DJ Matsunaga: Yes. I think that was a big factor… but I wonder.
R Shitei: There are creative battles when we make songs. The things we’ve cultivated through DJ battles, MC battles, and rap battles can be surprisingly demonstrated during live performances.
DJ Matsunaga: Our songwriting is completely different.
R Shitei: During live performances, when something unexpected happens, or if some trouble occurs, we might change parts of the lyrics at the venue, during the MC, or incorporate events that happened that day. It might be an inheritance of what we’ve cultivated in rap battles, conversations, and battles with the audience. When Matsunaga-san responds to unexpected situations, he brings out what he’s cultivated there, and when we perform live, we often use our experience of battling each other.
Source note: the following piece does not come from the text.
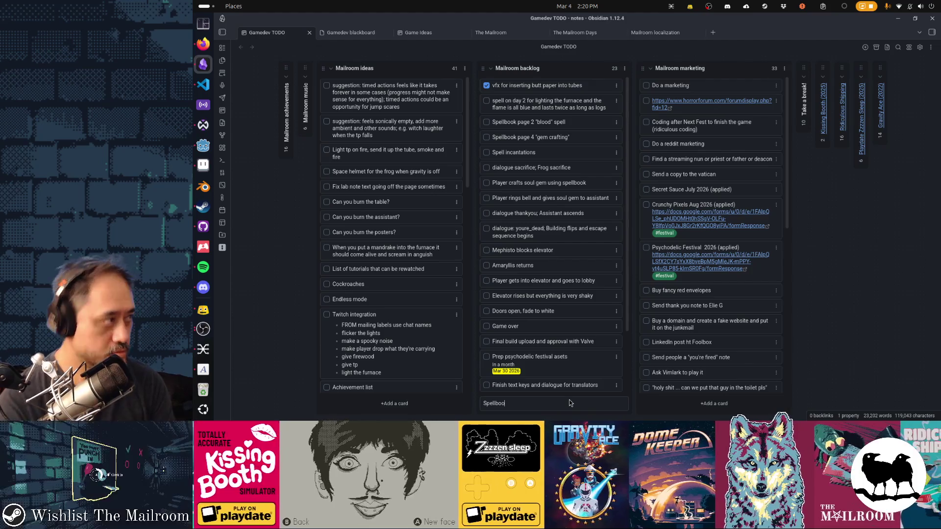
pyautogui.press('BackSpace')
pyautogui.press('BackSpace')
pyautogui.press('BackSpace')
DJ Matsunaga: That’s true, that’s true.
During live performances, you’re getting so much energy from the audience. How much do you think that influences you? Not only as artists but also as performers.
R-Shitei: When we write songs, in some cases, we have songs that sing about introspective, personal things. So, a lot of the stories are very personal. Due to the nature of writing lyrics in rap, especially in the hip-hop genre, that doesn’t change much as an artist. Outside influences also come into play, but when I perform live, I can deliver my personal stories to people I’ve never met or people in a different country (like at Anime NYC). Even if they don’t understand every word, I feel very happy when I think that the melody, flow, and various other elements have conveyed something like the core of the music. It has a good influence on me. Even if they don’t understand my personal lyrics, if I can sense from the audience’s expressions and reactions that it seems to have reached them somehow, my mood also rises. The me who creates and the me who performs become one on stage. I feel a strong connection with the audience’s reactions.
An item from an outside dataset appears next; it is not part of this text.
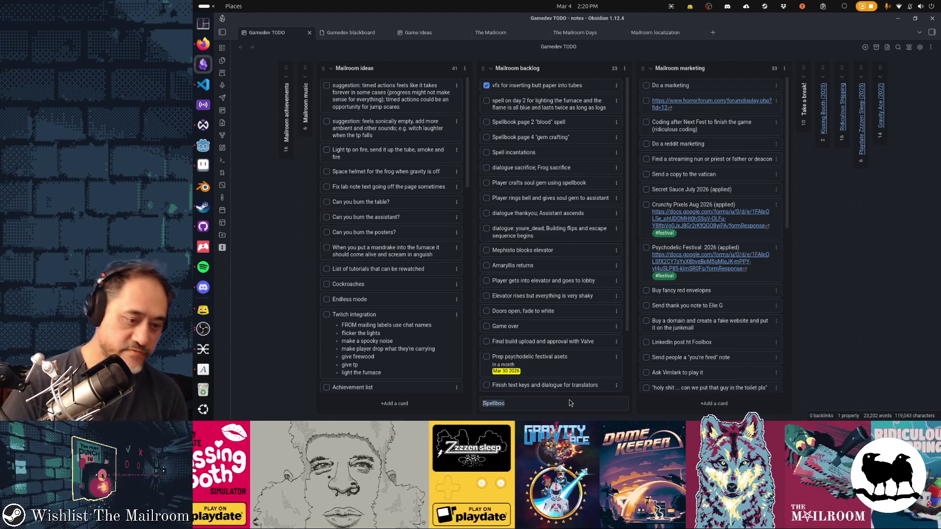
pyautogui.write('book finis')
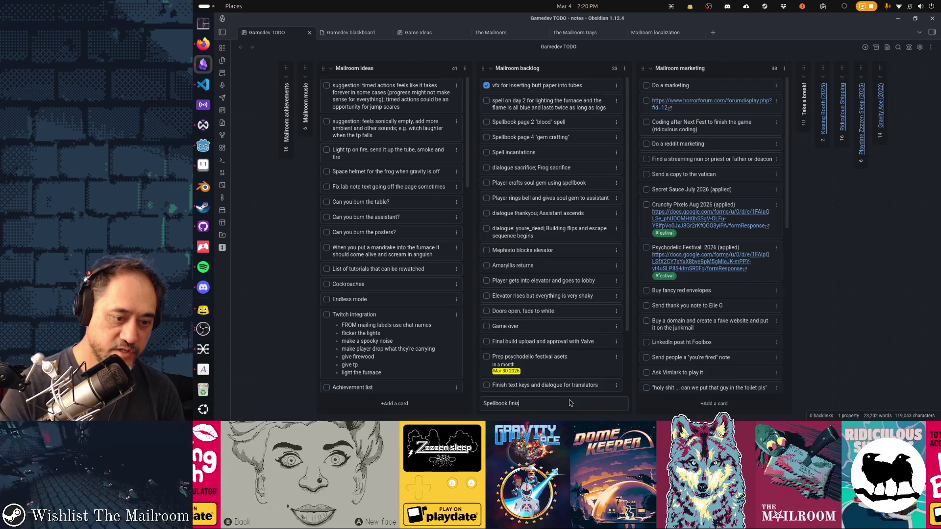
pyautogui.write('h page 3')
pyautogui.press('Return')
Speaking of your writing process, can you tell us about your approach to creating “Otonoke,” the new opening theme for DAN DA DAN?
R-Shitei: Usually Matsunaga-san makes the beat track first and gives it to me, and then I add the rap on it and send it back. This time, for “Otonoke,” I had an idea, so I sang it acappella but without words – just the chorus in scat. I did a verse, bridge, and hook in acappella scat, sent it to Matsunaga-san, and asked him to add the sound. It started in a different way than usual. From there, it was business as usual. We arranged, iterated, and created it through exchanges of creativity.